*** Opening of RECORDS FOR THIS TASK ***
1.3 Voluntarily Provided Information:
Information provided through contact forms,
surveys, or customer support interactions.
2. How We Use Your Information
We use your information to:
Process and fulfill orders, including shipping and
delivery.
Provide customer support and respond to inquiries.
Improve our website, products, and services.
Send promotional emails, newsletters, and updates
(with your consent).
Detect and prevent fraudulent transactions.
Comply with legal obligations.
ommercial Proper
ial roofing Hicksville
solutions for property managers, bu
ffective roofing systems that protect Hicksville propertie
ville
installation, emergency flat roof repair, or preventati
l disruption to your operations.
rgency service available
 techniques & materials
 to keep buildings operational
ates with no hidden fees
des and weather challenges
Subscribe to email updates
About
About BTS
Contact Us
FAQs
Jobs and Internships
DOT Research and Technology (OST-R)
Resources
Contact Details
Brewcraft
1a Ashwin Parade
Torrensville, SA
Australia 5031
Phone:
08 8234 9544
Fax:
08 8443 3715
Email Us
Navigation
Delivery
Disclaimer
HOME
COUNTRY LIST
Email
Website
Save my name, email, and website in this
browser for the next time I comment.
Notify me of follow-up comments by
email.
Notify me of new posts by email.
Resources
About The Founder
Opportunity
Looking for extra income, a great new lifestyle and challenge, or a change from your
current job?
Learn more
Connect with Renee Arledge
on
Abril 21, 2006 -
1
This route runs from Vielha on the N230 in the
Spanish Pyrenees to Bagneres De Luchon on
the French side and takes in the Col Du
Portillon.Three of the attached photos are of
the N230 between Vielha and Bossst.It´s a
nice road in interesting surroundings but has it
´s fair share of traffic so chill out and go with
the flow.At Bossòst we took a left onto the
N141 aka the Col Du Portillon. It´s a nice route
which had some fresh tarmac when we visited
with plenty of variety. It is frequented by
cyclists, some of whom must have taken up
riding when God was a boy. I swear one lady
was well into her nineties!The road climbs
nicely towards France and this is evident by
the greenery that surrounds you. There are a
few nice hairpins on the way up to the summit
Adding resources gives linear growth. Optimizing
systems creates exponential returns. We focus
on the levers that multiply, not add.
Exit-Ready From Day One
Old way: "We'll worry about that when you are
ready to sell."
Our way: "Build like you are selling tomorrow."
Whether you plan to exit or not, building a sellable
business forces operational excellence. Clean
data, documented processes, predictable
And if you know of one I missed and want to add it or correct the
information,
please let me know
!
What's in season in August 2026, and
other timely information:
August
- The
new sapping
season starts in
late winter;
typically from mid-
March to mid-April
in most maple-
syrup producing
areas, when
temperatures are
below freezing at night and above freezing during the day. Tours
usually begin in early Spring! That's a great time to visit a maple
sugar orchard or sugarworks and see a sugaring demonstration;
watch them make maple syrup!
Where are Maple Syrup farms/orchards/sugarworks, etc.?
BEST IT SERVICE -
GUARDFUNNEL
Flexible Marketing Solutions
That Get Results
*** Close of RECORDS FOR THIS TASK ***
The answer must consist of every line in the records above that contains the word "some".

which had some fresh tarmac when we visited
cyclists, some of whom must have taken up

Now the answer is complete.